Passage shown |
============================================================

RFR(L): 8235795: replace monitor list mux{Acquire,Release}(&gListLock) with spin locks

Daniel D. Daugherty daniel.daugherty at oracle.com
Fri Jan 31 23:48:37 UTC 2020


Hi Coleen,

Thanks for the review!

Replies embedded below (as usual)...


On 1/30/20 8:22 PM, coleen.phillimore at oracle.com wrote:
>
> Dan,
>
> http://cr.openjdk.java.net/~dcubed/8235795-webrev/1-for-jdk15.full/src/hotspot/share/runtime/objectMonitor.hpp.udiff.html 
>
>
> There should be three functions in ObjectMonitor like:
>
> ObjectMonitor* next_om() const { Atomic::load(&_next_om); }
> void set_next_om(ObjectMonitor* value) { Atomic::store(&_next_om, 
> value); }
> and one for the CAS.

I like it! It makes sense to do this since I'm touch all the uses
of _next_om.

So here's what I added to 
src/hotspot/share/runtime/objectMonitor.inline.hpp:

+inline ObjectMonitor* ObjectMonitor::next_om() const {
+  return Atomic::load(&_next_om);
+}
+
+// Simply set _next_om field to new_value.

============================================================

Data shown |
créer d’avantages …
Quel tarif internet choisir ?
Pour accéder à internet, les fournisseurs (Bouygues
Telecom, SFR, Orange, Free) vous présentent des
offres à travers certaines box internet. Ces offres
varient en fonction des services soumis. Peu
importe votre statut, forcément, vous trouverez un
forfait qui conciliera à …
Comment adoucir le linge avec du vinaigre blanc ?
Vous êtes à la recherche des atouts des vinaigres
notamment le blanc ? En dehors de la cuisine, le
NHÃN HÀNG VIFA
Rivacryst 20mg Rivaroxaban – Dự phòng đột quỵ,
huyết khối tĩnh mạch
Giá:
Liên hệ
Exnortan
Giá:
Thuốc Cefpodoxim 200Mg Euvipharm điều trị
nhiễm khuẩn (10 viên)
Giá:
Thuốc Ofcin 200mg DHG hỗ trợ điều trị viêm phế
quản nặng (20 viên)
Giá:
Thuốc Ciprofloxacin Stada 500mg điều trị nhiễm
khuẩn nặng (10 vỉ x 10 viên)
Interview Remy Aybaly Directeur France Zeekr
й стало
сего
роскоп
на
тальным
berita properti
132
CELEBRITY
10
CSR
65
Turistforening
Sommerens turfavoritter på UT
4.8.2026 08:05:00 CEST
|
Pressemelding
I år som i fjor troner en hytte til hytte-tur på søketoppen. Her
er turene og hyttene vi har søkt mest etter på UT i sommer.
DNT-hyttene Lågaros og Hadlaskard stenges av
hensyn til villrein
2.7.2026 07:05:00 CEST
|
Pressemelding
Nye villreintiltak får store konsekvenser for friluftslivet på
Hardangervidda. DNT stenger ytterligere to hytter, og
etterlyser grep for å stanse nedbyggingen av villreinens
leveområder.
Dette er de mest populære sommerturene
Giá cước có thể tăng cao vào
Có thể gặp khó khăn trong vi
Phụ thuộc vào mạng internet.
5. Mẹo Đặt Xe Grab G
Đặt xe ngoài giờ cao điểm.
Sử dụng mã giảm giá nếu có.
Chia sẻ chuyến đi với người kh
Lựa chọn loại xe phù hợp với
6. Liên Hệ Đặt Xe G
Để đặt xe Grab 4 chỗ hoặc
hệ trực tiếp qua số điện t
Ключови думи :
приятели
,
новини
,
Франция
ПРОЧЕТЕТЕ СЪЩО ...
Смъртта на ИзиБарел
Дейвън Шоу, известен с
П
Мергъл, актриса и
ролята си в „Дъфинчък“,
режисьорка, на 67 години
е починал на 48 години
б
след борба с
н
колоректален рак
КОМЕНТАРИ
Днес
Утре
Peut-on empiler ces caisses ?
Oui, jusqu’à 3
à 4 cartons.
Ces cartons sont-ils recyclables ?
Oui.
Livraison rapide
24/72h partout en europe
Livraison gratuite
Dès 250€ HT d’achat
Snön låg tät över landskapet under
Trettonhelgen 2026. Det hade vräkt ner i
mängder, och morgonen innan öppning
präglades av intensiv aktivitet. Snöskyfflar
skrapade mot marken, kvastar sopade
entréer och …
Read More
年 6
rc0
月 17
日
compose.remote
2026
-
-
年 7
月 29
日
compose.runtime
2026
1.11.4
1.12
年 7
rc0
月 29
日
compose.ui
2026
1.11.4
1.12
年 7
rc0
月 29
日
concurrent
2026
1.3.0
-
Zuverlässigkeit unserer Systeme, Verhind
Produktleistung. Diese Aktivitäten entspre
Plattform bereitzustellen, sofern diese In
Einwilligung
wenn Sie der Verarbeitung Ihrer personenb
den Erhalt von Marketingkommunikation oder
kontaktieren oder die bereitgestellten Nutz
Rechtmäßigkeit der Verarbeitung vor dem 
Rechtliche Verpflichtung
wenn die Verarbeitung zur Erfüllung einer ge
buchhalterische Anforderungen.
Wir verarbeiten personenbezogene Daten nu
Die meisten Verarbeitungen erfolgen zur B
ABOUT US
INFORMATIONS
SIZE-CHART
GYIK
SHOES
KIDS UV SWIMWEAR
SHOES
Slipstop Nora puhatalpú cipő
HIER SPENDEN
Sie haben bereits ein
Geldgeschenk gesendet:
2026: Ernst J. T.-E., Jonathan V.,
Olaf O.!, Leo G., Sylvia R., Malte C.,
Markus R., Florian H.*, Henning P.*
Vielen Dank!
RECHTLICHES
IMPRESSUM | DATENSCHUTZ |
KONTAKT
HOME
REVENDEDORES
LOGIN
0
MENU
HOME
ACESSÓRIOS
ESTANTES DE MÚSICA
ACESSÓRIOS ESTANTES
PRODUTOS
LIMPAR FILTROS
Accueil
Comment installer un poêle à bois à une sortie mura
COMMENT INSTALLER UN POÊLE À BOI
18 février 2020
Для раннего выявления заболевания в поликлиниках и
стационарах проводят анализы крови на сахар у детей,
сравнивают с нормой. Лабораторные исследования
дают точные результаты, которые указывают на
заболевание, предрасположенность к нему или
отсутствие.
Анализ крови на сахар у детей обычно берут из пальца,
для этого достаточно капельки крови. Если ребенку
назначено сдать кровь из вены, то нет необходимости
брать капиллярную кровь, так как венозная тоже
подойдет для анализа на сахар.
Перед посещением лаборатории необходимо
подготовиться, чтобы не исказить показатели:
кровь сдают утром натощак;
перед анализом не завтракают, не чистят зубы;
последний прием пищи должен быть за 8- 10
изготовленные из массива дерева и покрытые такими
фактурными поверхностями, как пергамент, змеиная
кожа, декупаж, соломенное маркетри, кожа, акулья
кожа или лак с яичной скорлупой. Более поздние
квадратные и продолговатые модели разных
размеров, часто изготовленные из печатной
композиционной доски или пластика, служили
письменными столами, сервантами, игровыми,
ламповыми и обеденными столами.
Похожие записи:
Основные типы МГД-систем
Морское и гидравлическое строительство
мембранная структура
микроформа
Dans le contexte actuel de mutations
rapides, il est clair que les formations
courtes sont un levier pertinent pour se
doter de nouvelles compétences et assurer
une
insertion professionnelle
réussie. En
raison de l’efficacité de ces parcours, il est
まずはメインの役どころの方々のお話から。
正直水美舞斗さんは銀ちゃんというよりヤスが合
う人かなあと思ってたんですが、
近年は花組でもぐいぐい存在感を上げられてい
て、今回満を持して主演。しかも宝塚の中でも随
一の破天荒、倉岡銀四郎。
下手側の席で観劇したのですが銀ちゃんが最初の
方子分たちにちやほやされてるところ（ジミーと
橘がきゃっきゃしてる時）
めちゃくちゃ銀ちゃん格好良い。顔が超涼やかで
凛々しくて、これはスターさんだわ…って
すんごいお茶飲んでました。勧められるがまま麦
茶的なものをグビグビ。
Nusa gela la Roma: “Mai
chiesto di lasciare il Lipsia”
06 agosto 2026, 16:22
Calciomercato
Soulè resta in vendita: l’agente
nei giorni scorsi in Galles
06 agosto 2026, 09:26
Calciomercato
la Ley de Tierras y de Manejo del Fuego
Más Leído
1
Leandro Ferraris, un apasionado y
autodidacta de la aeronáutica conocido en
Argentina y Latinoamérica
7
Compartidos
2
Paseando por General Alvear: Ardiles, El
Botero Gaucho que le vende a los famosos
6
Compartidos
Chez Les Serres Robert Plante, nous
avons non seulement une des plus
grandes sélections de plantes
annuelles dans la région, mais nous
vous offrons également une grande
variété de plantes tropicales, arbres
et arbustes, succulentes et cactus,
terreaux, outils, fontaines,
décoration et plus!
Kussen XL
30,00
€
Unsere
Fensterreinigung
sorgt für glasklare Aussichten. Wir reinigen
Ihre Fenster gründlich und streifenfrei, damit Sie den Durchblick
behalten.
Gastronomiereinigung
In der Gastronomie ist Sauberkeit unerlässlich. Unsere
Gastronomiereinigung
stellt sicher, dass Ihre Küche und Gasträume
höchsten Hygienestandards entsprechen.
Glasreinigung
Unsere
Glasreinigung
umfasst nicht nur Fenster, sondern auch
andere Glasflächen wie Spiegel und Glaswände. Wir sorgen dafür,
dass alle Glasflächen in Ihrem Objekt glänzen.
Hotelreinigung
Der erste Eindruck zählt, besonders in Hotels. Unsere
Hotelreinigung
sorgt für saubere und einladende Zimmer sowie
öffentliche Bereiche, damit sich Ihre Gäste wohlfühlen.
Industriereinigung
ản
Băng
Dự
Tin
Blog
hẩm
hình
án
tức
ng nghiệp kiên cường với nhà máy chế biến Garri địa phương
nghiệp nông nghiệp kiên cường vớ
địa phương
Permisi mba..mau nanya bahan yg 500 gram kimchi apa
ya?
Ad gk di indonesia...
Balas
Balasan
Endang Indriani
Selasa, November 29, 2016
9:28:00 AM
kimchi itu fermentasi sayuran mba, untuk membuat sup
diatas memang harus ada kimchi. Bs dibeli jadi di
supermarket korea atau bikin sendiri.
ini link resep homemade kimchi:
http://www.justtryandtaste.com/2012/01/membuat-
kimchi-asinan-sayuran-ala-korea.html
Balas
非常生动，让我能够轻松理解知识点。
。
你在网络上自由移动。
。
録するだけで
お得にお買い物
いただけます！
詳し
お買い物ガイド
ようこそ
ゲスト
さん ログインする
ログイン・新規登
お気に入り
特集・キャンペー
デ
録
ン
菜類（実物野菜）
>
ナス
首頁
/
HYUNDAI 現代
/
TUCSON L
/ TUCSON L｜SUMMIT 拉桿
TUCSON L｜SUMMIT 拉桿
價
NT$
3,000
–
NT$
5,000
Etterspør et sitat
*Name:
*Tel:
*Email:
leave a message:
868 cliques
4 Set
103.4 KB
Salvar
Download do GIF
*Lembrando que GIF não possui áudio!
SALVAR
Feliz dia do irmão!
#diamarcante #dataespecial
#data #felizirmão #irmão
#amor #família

============================================================

What needs to be done |
Please write the next part of the code review email, picking up right after its last line. The entries have nothing to do with the code review email.

Response for this exercise |
+inline void ObjectMonitor::set_next_om(ObjectMonitor* new_value) {
+  Atomic::store(&_next_om, new_value);
+}
+
+// Try to set _next_om field to new_value if the current value matches
+// old_value. Otherwise, does not change the _next_om field. Returns
+// the prior value of the _next_om field.
+inline ObjectMonitor* ObjectMonitor::try_set_next_om(ObjectMonitor* 
old_value, ObjectMonitor* new_value) {
+  return Atomic::cmpxchg(&_next_om, old_value, new_value);
+}


>
> And _next_om should be private.  That way all accesses to this field 
> don't need checking (ie. eyeball checking).

Adding the accessors and setters functions allowed _next_om
to become private. One less crufty piece!


>
> http://cr.openjdk.java.net/~dcubed/8235795-webrev/1-for-jdk15.full/src/hotspot/share/runtime/synchronizer.cpp.sdiff.html 
>
>
> 129 ObjectMonitor* free_list;
>
>
> These fields should be prepended with _ ie. _free_list to follow the 
> coding standard.

Done. It feels a little iffy since these globals are only fields
in a struct because we want padding... but I renamed them anyway.


> I would rename LVars to something like _om_globals like 
> _om_globals._free_list .  I think LVars is an odd name without any 
> meaning.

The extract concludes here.